**Your instructions**
Only one stretch of the data is wanted: the line containing "middle dip: (297, 250)", the line containing "pinky dip: (396, 168)", and every line between them, copied exactly.

(Collection entries)
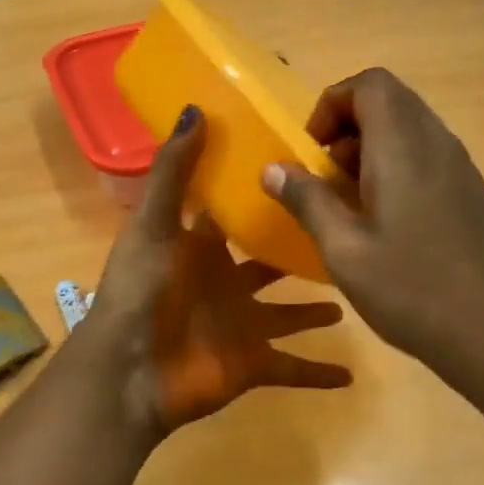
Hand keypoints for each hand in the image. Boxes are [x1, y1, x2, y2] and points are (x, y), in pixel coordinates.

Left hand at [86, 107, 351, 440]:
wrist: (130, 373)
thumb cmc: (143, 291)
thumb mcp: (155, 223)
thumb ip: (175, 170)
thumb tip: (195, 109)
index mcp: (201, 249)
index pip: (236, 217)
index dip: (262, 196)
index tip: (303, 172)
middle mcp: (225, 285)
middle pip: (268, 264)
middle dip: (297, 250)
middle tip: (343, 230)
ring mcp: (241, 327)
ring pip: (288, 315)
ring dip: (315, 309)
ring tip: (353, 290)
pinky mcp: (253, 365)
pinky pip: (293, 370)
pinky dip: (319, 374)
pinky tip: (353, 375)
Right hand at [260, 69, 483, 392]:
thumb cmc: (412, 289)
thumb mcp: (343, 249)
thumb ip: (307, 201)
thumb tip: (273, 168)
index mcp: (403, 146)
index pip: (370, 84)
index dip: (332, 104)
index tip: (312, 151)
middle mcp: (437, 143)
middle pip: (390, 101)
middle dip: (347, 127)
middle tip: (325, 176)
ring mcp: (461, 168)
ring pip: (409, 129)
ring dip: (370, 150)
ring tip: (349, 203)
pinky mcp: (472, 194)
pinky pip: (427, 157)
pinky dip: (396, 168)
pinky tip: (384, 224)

--

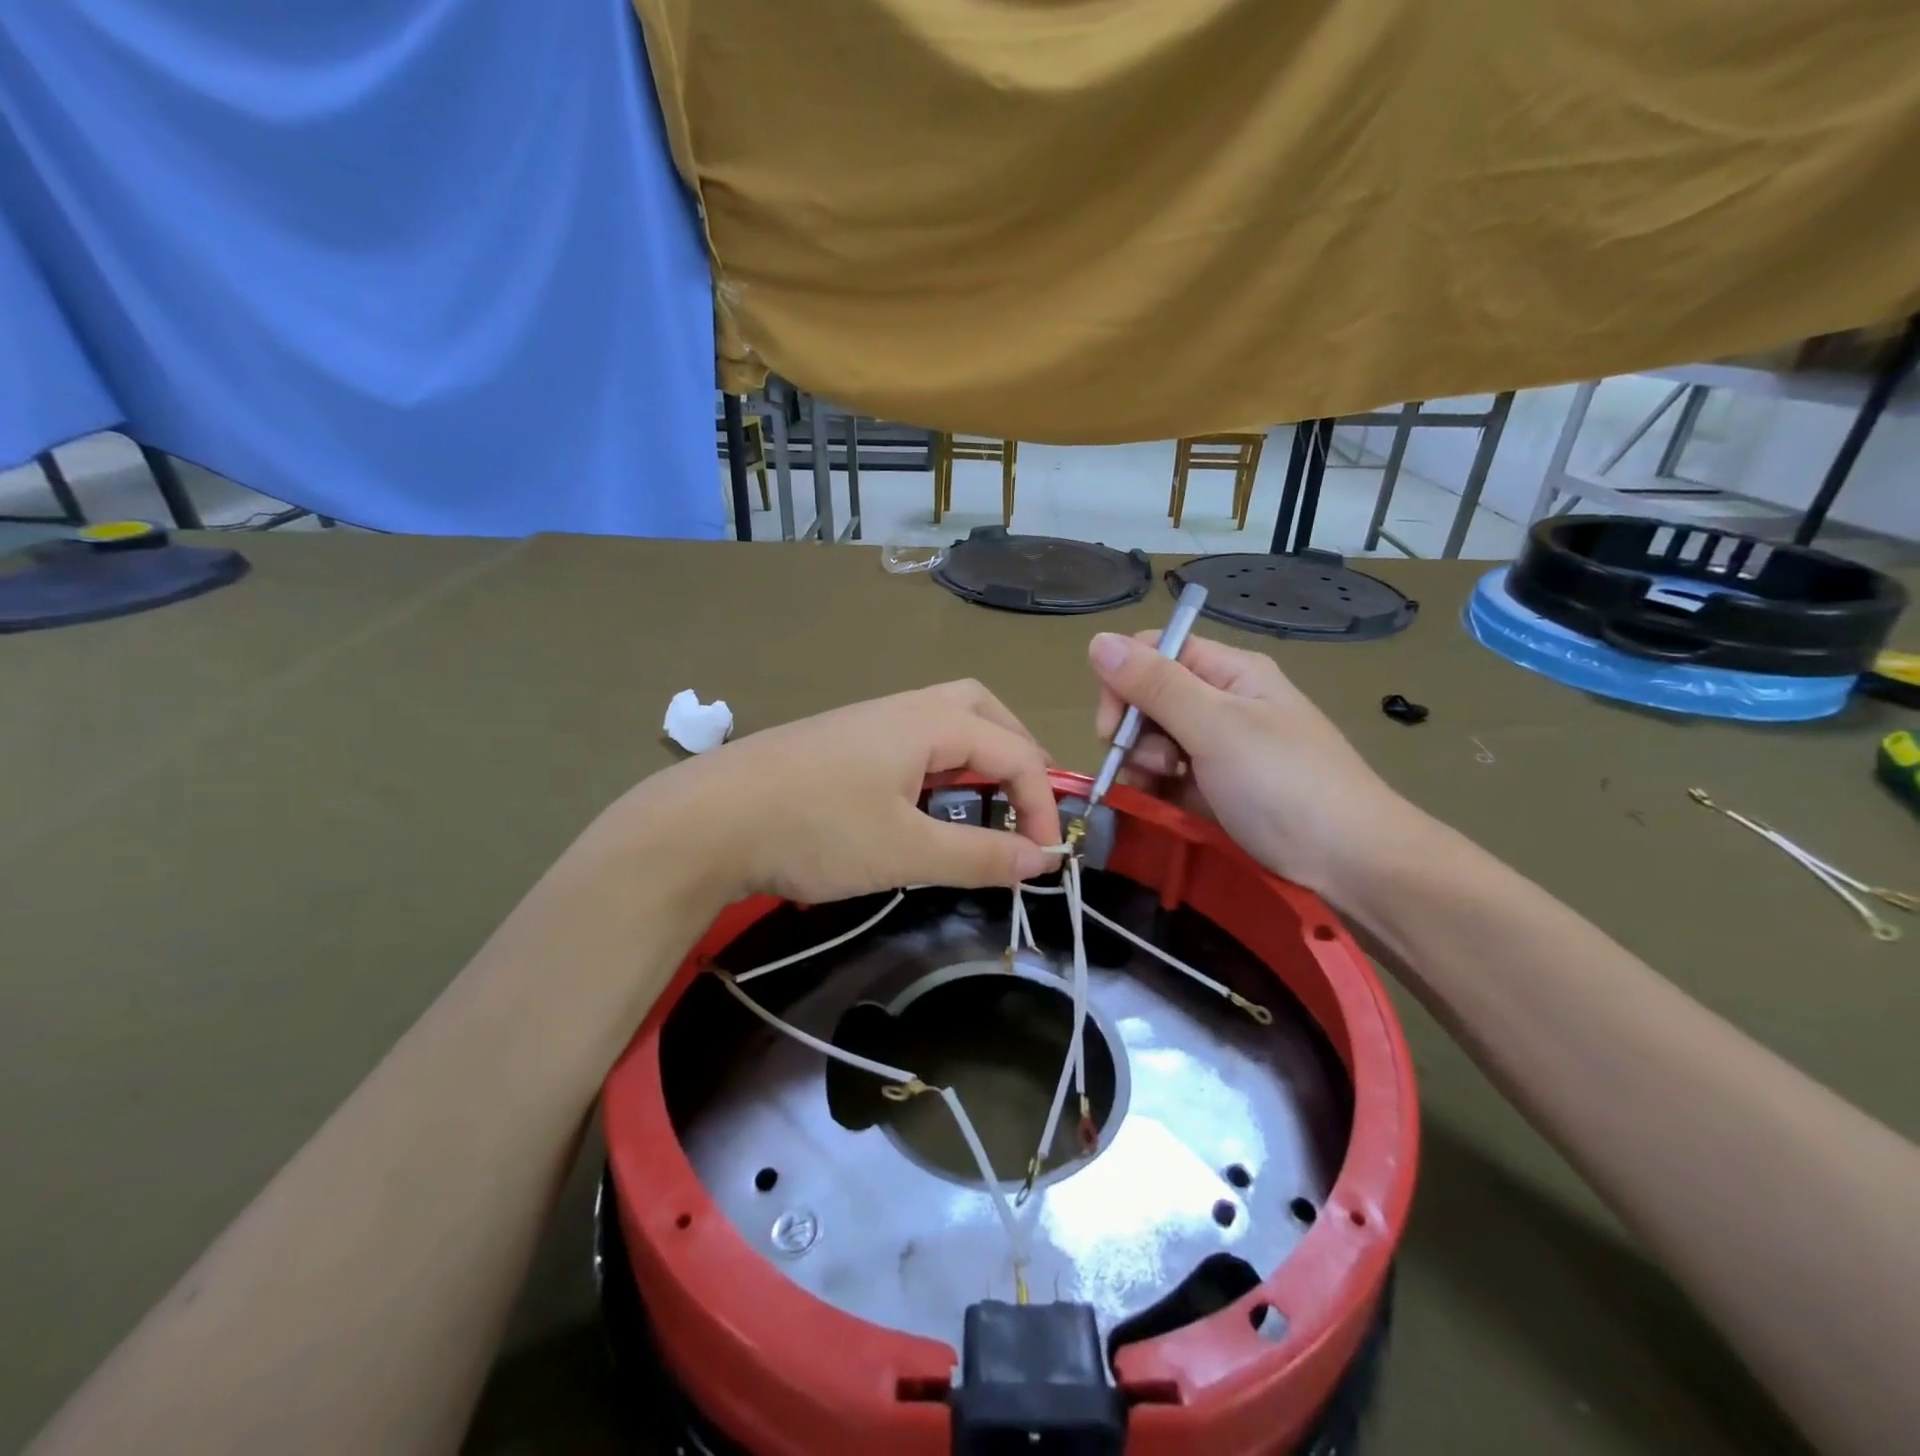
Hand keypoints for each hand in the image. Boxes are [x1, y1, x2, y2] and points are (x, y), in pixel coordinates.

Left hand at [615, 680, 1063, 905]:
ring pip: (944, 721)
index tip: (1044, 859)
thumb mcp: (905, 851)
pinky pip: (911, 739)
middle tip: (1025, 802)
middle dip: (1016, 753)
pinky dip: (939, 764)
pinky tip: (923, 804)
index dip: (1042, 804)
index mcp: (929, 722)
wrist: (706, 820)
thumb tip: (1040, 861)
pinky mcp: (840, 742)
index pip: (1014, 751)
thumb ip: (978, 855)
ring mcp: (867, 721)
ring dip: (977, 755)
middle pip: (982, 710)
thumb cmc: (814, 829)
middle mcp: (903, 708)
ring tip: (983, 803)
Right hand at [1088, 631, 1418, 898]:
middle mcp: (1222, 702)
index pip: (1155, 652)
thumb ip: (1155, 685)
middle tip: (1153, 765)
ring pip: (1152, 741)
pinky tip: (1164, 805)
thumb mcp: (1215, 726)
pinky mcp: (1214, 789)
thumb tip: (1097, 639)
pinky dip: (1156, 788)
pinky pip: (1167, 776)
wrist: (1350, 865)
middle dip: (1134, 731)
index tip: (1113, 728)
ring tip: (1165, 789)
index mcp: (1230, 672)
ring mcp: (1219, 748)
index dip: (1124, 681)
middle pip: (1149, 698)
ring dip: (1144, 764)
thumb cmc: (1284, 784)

--

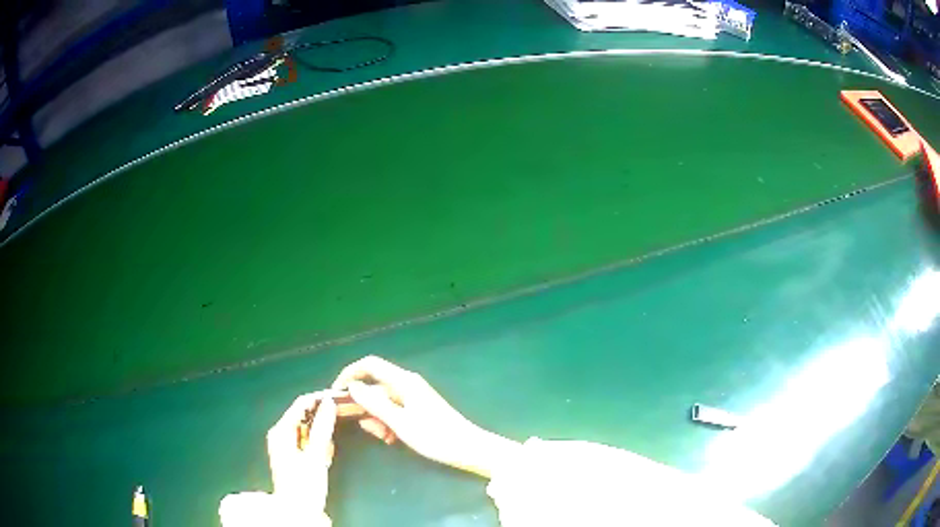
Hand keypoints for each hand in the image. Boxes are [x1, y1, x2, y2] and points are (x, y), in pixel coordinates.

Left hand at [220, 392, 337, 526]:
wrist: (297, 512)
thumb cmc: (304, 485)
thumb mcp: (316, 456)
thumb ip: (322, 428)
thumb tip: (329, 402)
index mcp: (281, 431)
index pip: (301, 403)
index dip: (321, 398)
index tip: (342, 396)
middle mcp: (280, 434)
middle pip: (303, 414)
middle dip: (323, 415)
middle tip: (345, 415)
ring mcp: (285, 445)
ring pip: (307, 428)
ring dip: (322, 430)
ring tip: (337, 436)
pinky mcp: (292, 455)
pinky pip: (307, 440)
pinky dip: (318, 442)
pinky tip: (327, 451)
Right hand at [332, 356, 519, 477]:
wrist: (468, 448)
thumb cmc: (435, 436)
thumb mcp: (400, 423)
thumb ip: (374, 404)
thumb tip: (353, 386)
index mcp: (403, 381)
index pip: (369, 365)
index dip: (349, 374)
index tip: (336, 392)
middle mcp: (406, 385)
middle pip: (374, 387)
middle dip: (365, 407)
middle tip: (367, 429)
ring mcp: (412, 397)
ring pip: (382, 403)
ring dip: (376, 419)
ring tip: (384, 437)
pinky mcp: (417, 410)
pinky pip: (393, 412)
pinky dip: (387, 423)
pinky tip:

**Exercise solution**
middle dip: (297, 250)
middle tip: (343, 230)
ring mcp: (241, 327)
ring pip: (288, 315)
ring dip: (315, 309)
ring tip: (353, 290)
pinky mcp: (253, 365)
pinky pip: (293, 370)
pinky dip: (319, 374)
pinky tip: (353, 375)
Right hand at [260, 69, 483, 392]:
thumb cmc: (412, 289)
thumb mcp: (343, 249)
thumb ip: (307, 201)
thumb tip: (273, 168)
index mcp: (403, 146)
index pip: (370, 84)
index dip: (332, 104)
index tip: (312, 151)
middle mcp: (437, 143)
middle pip: (390, 101)
middle dip: (347, 127)
middle tip: (325, 176)
ring mcp: (461, 168)
ring pip: (409, 129)
ring dip: (370, 150)
ring tip: (349, 203)
pinky mcp: (472, 194)
pinky pip: (427, 157)
pinky dip: (396, 168)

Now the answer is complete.